PROBLEM TO SOLVE |
Output every record exactly, apart from its images.

---------------

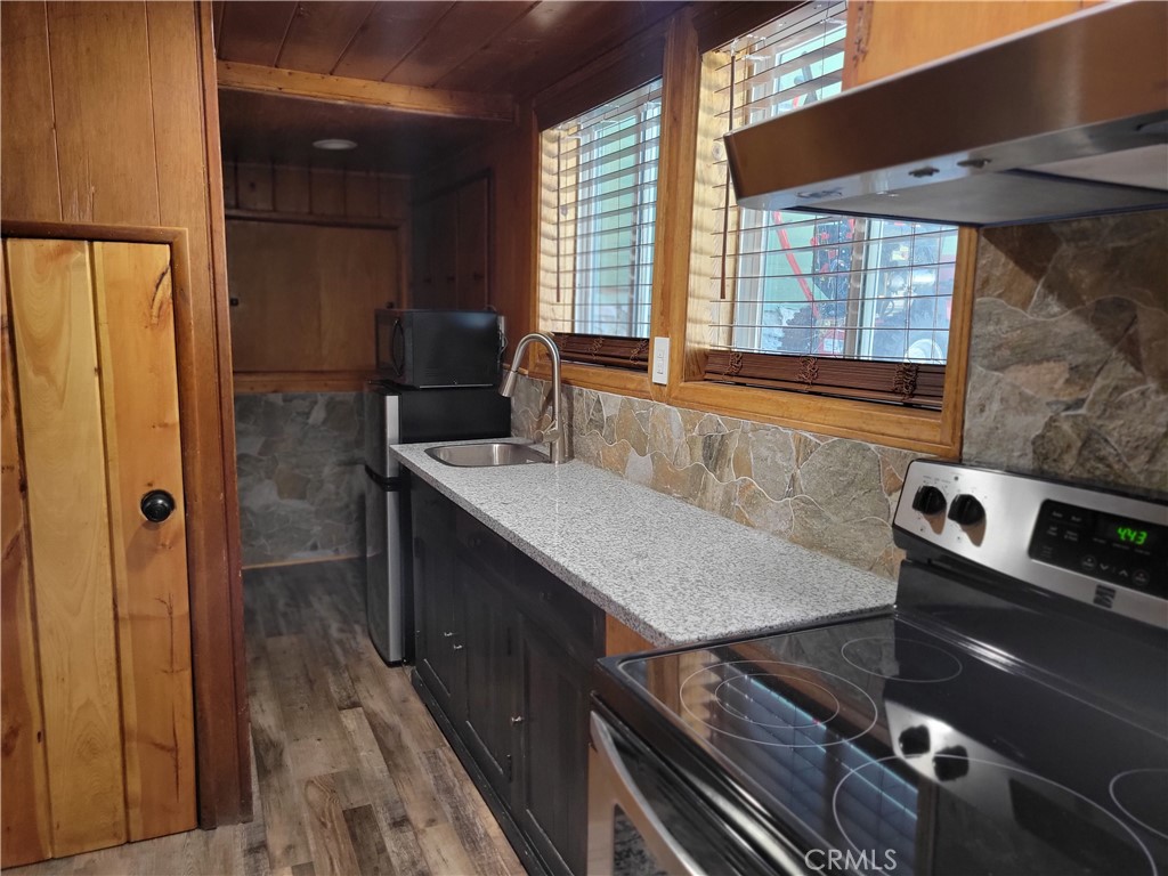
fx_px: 877
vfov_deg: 53.1
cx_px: 584
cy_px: 438
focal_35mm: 26
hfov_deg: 67.3
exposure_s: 1/60
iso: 250
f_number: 1.8
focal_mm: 5.4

---------------

RESULT OF THE EXERCISE |
fx_px: 877
vfov_deg: 53.1
cx_px: 584
cy_px: 438
focal_35mm: 26
hfov_deg: 67.3
exposure_s: 1/60
iso: 250
f_number: 1.8
focal_mm: 5.4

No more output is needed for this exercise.